The impact of the ambient temperature on the system performance is examined in Figure 8, Figure 9 and Figure 10. According to Figure 8, the ambient temperature growth reduces the exergy efficiency of the system. As the main part of the district heating supply in the system is via HX2, the cost of heat supply via this heat exchanger is evaluated. According to the figure, an increase in the ambient temperature causes a higher value of heat supply cost. This is mainly due to a reduction in the rate of delivered thermal exergy, while the initial capital cost of equipment is fixed. As such, it can be read from the figure that increasing the ambient temperature causes an increment in the cost of steam turbine power, while it decreases the cost of ORCT power. The net output power and exergy rate of the incinerated municipal waste are independent of the ambient temperature and decreasing the exergy rate associated with the lower supplied heat is the main reason for the exergy efficiency reduction.

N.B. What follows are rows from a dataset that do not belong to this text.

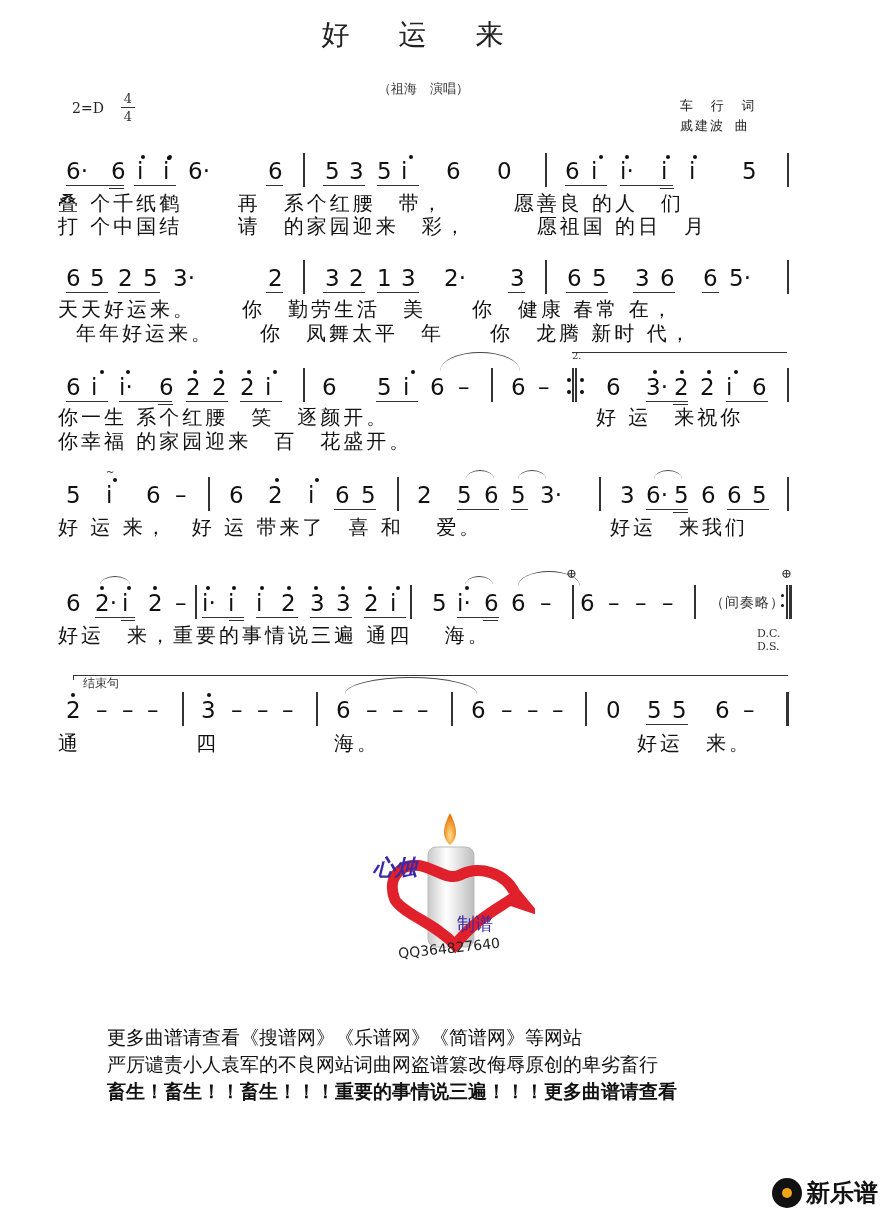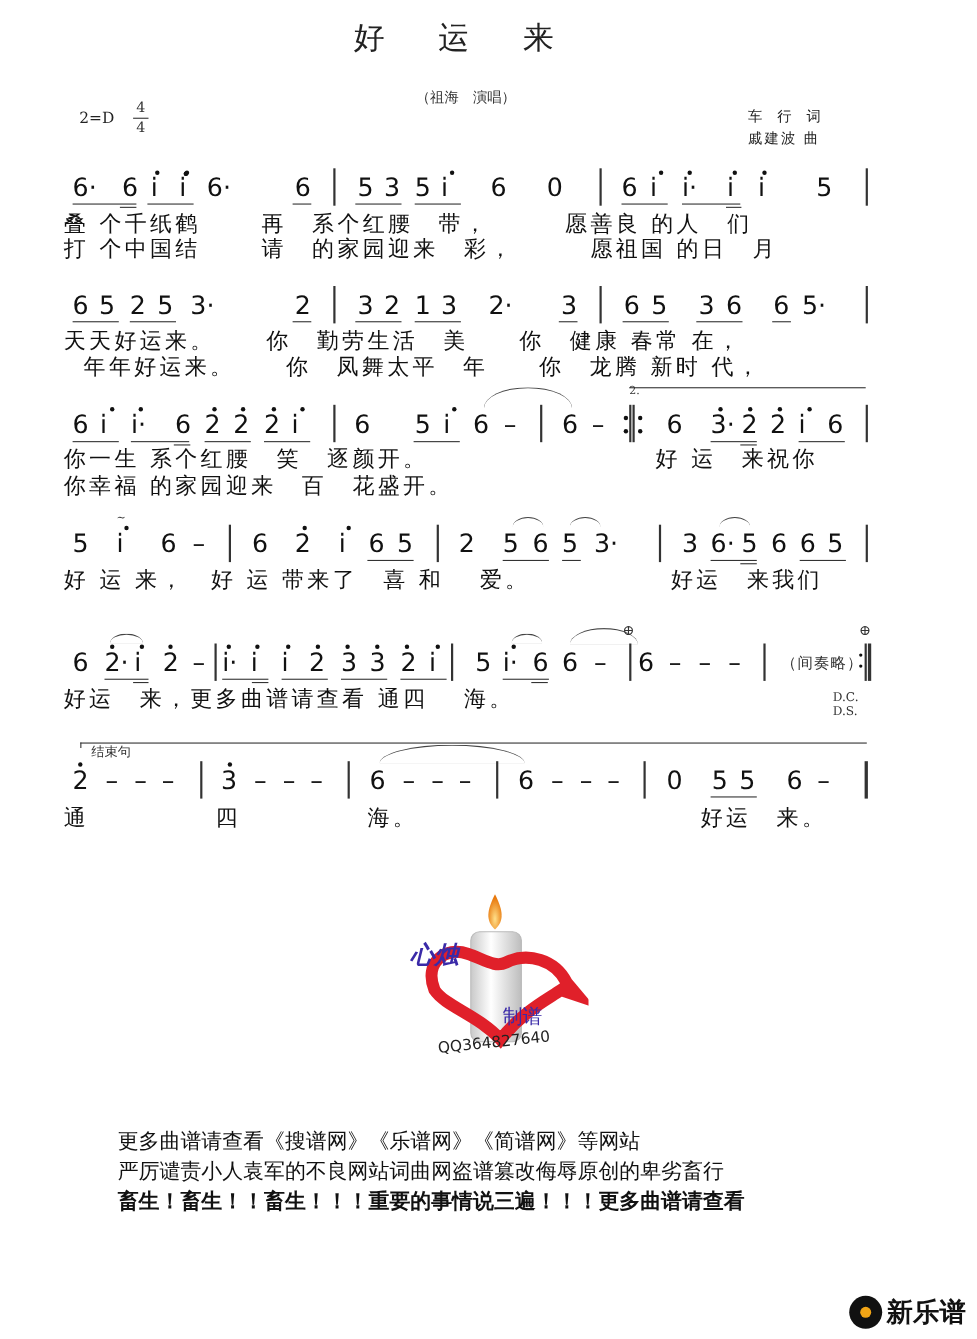--- a/index.html
+++ b/index.html
@@ -12,7 +12,7 @@
   .key { left: 72px; top: 100px; font-size: 14px; font-family: "DejaVu Serif", serif; color: #222; }
   .timesig { left: 121px; top: 90px; width: 14px; text-align: center; font-family: "DejaVu Serif", serif; font-size: 13px; line-height: 17px; color: #333; }
   .timesig .bar { border-top: 1px solid #333; }
-  .credit { left: 680px; font-size: 13px; font-family: Liberation Sans, sans-serif; color: #222; letter-spacing: 5px; }
+  .credit { left: 680px; font-size: 13px; font-family: Liberation Mono, monospace; color: #222; letter-spacing: 5px; }
   .note { font-family: "DejaVu Sans", sans-serif; font-size: 23px; color: #111; line-height: 26px; }
   .lyr { font-family: "DejaVu Sans", sans-serif; font-size: 20px; color: #111; line-height: 24px; letter-spacing: 3px; white-space: nowrap; }
   .dot { position: absolute; width: 4px; height: 4px; background: #111; border-radius: 50%; }

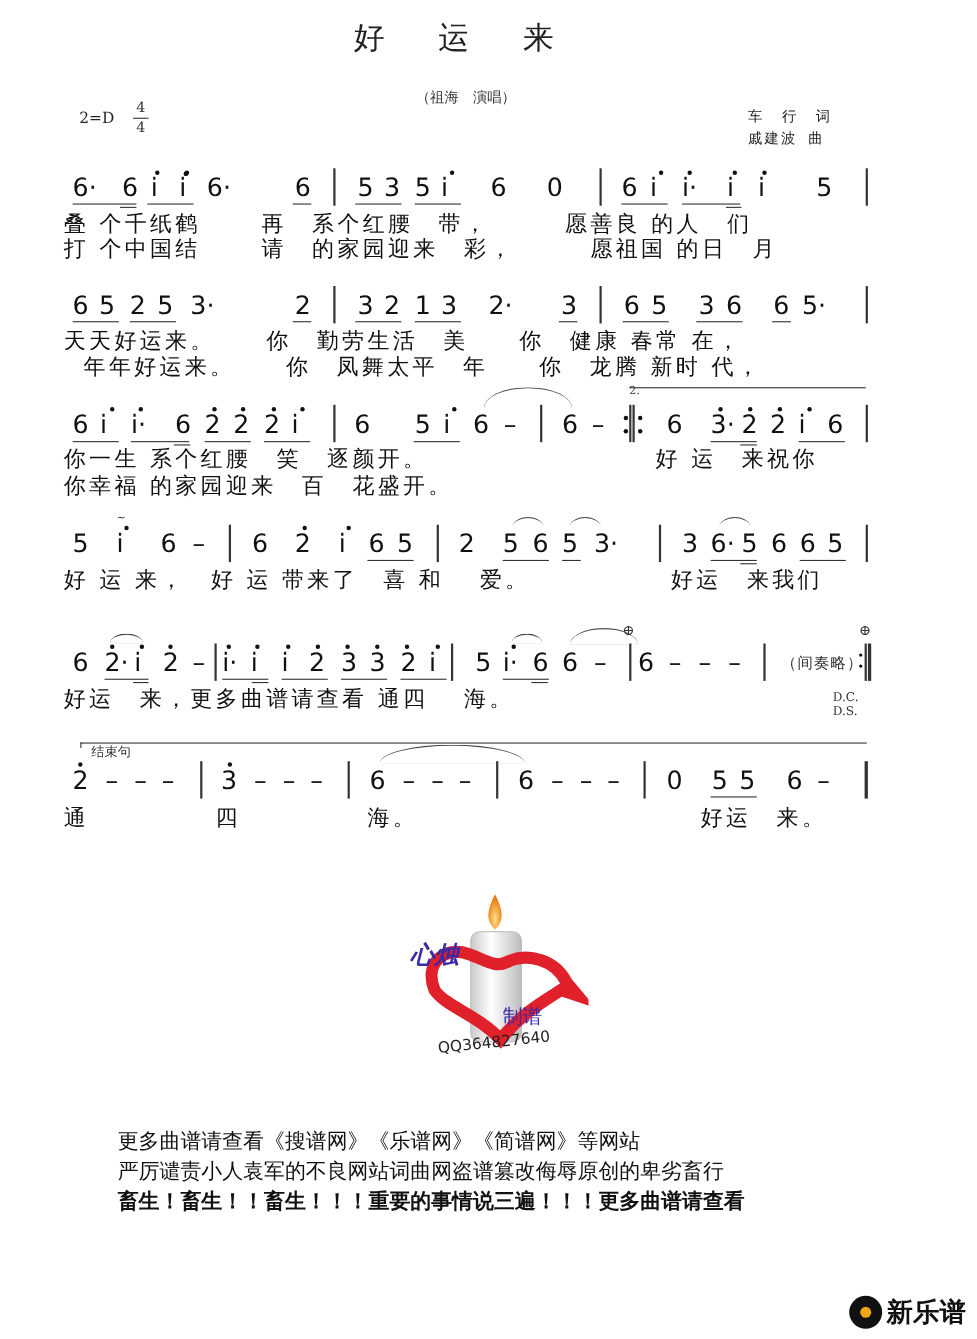--- a/index.html
+++ b/index.html
@@ -301,7 +301,7 @@
   <span class="barline" style="left:786px;top:585px"></span>
   <span class="barline thick" style="left:789px;top:585px"></span>
 
-  <div class="abs lyr" style="left:58px;top:623px">好运　来，更多曲谱请查看 通四　 海。</div>
+  <div class="abs lyr" style="left:58px;top:623px">好运　来，重要的事情说三遍 通四　 海。</div>
   <span class="abs small" style="left:757px;top:627px;font-size:11px">D.C.</span>
   <span class="abs small" style="left:757px;top:640px;font-size:11px">D.S.</span>
 </div>

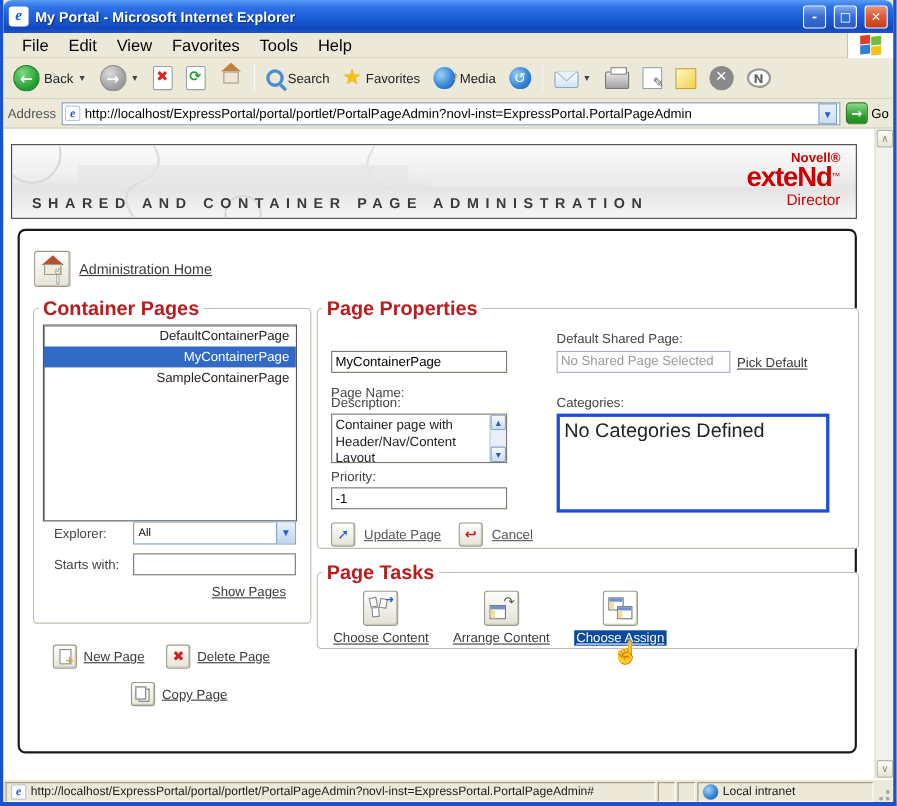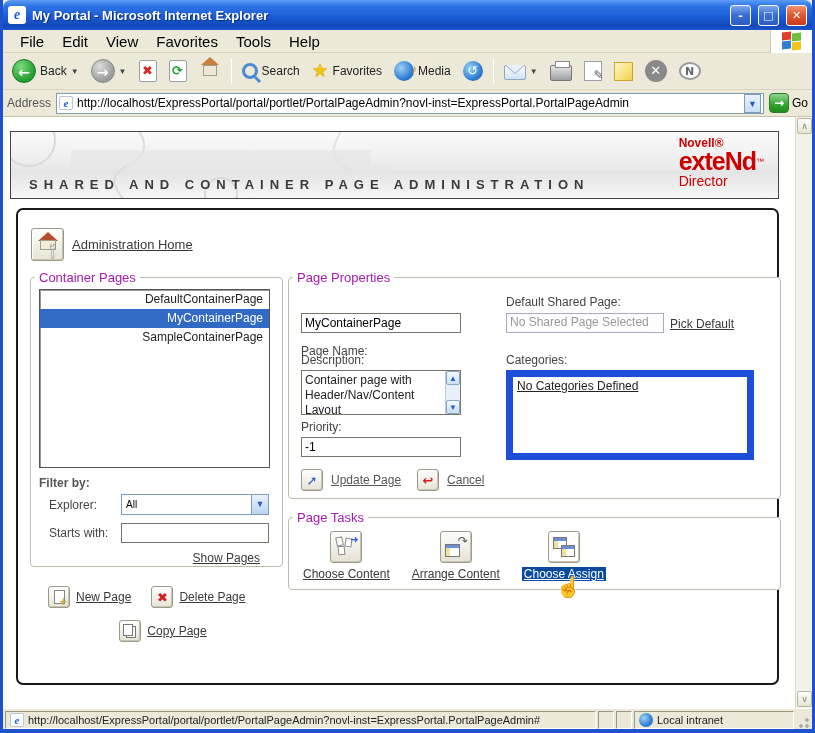--- a/index.html
+++ b/index.html
@@ -107,7 +107,7 @@
   .banner svg.deco{ position:absolute; left:0; top:0; }
   .banner-title{ position:absolute; left:18px; bottom:6px; font-size:13px; font-weight:bold;
     color:#3a3a3a; letter-spacing:6px; white-space:nowrap; }
-  .novell-logo{ position:absolute; right:14px; top:5px; color:var(--brand); text-align:left; line-height:1; }
+  .novell-logo{ position:absolute; right:14px; top:5px; color:var(--brand); text-align:right; line-height:1; }
   .novell-logo .l1{ font-size:12px; font-weight:bold; }
   .novell-logo .l2{ font-size:25px; font-weight:bold; letter-spacing:-1px; }
   .novell-logo .tm{ font-size:8px; vertical-align:super; }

As seen in Figure 9, as the weather becomes warmer, the rate of exergy supplied via the HX2 and HX4 decreases almost linearly.

Figure 10 investigates the fuel exergy cost of the ST and the ORCT versus the ambient temperature. As seen, growing the ambient temperature rises the fuel exergy cost of ST and reduces the fuel exergy cost of the ORCT.

Figure 11 specifies the alteration in the cost of generating electricity by changing the unit cost of MW. As shown, increasing the unit cost of MW results in a linear growth in the cost of electricity generation via both ORCT and ST. MW is the input fuel for the whole system and a higher value for its cost will raise the cost of products. When the unit cost of MW changes from USD 1.5/GJ to USD 2.5/GJ, the cost of produced power by the ST and ORCT increases from USD 16.57/GJ to USD 19.08/GJ and from USD 34.78/GJ to USD 39.97/GJ, correspondingly. The unit cost of MW is considered to be USD 2/MJ in the modeling of this work, as stated by Jack et al. [22].

4. Conclusions

Considering the increasing trend for energy demand in recent years resulting from population growth and the development of industrial divisions, modifying the current energy systems with the aim of efficiency improvement and heat loss reduction, like those applied in this study, can be a promising idea for sustainable development. In this regard, a comprehensive exergoeconomic and exergoenvironmental analysis of the integrated waste-driven CHP–ORC plant with a flue gas condensation unit was carried out in this study and the results were compared with simple conventional waste-fired CHP plants and the hybrid system, while no flue gas condensation unit is hired. Thus, it can be considered as a great modification from both technical and environmental viewpoints. The proposed configuration is a strong general model which can be applied for various application such as district cooling and heating in different regions and conditions.

The results of the analysis indicate that the most important exergy destruction term relates to the incineration with a levelized cost of approximately USD 71/h for a power plant with almost 3.3 MW electricity output capacity. The hybridization proposal with the flue gas condensation unit increases the sustainability index of the system from 1.264 to 1.28. It was shown that the unit cost of generated power by the steam turbine is USD 17.82/GJ while the cost of the generated extra power by the ORC is much higher than that. The unit cost of supplied fuel for the ORC turbine is USD 30.88/GJ it is USD 14.94/GJ for the steam turbine. The sensitivity analysis reveals that ambient temperature has diverse impacts on the CHP part and the ORC part. The growth of the ambient temperature will decrease the overall exergy efficiency of the system, causing a higher value of heat supply cost, and bringing an increment in the cost of steam turbine power, while decreasing the cost of ORCT power. Generally, it is concluded that adding the ORC unit to the CHP plant improves the net power generation of the system but decreases the exergetic efficiency. Therefore, for making this integration feasible exergoeconomically, the flue gas condensation unit should be added to the hybrid system.